Palmschnaps und Pfahldorf
Einige Kilometer bevor der Mono, der Grenzfluss zwischen Togo und Benin ins Meer mündet, färbt sich das Wasser orange. Die Frauen von Adamé verarbeiten in Einbäumen, die im Wasser schwimmen, die Ernte der Palmfrüchte. Derweil tropft Sodabi, Palmschnaps, aus einer Destille, die aus zwei Petrochemiefässern besteht. Sein Alkoholgehalt ist umwerfend wie die Gastfreundschaft in dem kleinen Dorf. Stolz zeigt man gleich mehrere Schreine, die als Wächter ähnlich einer Alarmanlage funktionieren sollen. Es ist nicht Strom, der sie antreibt, es sind Gaben.
Wie mächtig der Voodoo auch sein mag, davor konnte er seine Anhänger nicht bewahren. Am Golf von Guinea liegt die Sklavenküste, von wo aus viele der Millionen Verschleppten ins Verderben geschickt wurden. Um der verheerenden Kollaboration zwischen afrikanischen Stämmen und europäischen Kolonialherren zu entgehen, flüchtete das Volk der Tofinu im 17. oder 18. Jahrhundert zum Nokoué-See und errichteten darin ein Pfahldorf. Rund 20.000 Menschen leben dort heute, auch Restaurants, Schulen und Handyshops stehen auf Stelzen.
Bootsführer Rocksah zeigt Touristen die Stadt auf dem Wasser, wie die meisten trägt er Kleidung aus bunt bedruckten Waxstoffen. Bereits kleine Kinder wissen auf den Pirogen über den See zu staken. Viele von ihnen werden zu Fischern heranwachsen und wie ihre Eltern in den immer wieder mühsam von Hand angelegten Schilfgärten ihren späteren Fang züchten.
Lebensfreunde und der Weg in den Tod
Dass viele Afrikaner ihrem Schicksal nicht entfliehen konnten, kann man in Ouidah regelrecht spüren. Die Stadt ist ein Wallfahrtsort des Voodoo: Tausende Menschen strömen jedes Jahr zum dortigen Festival, im Python-Tempel – gleich gegenüber der katholischen Kathedrale – werden heilige Schlangen verehrt, im heiligen Wald soll sich König Kpassè auf der Flucht in einen Iroko-Baum verwandelt haben.
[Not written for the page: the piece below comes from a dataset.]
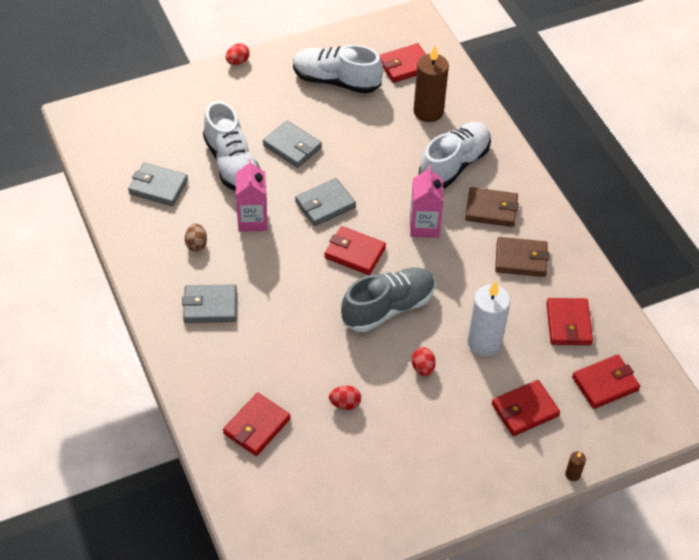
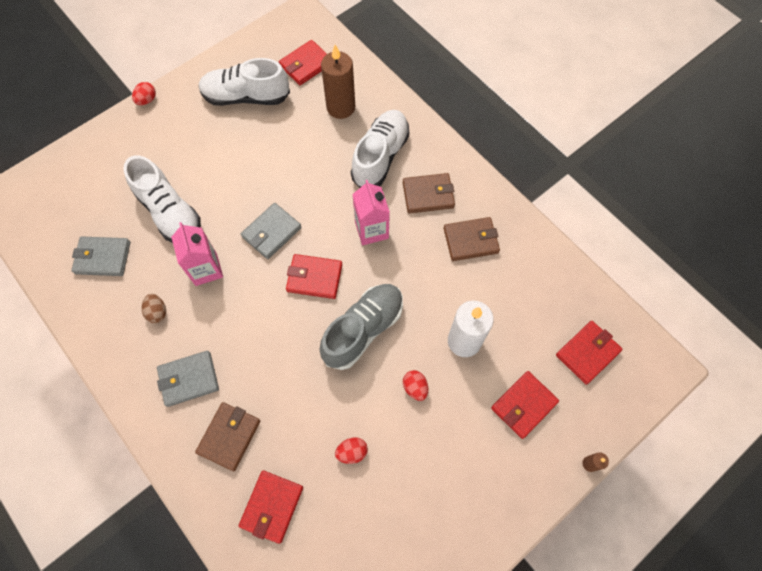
camera: 15 degrees left, 15 degrees up
(234, 361) = (229, 436): none -> brown wallet
(292, 146) = (223, 178): grey wallet -> none
(568, 324) = (534, 298): red wallet -> none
Ouidah war aber einst auch ein Zentrum des Sklavenhandels. Auf dem zum Gedenken neu gestalteten Platz Chacha wurden die Gefangenen wie Waren ersteigert, ihr Schicksal besiegelte der knapp vier Kilometer lange Marsch entlang der Sklavenroute zum Atlantik, wo heute die „Pforte ohne Wiederkehr“ mahnt. Bevor sie auf die Schiffe verladen wurden, passierten sie den „Baum der Wiederkehr“. „Wer noch Kraft hatte, umrundete ihn drei Mal“, erzählt Cosme. Das Ritual sollte ihre Seelen nach dem Tod in der Fremde in die Heimat zurückgeleiten. Denn drei ist eine heilige Zahl des Voodoo.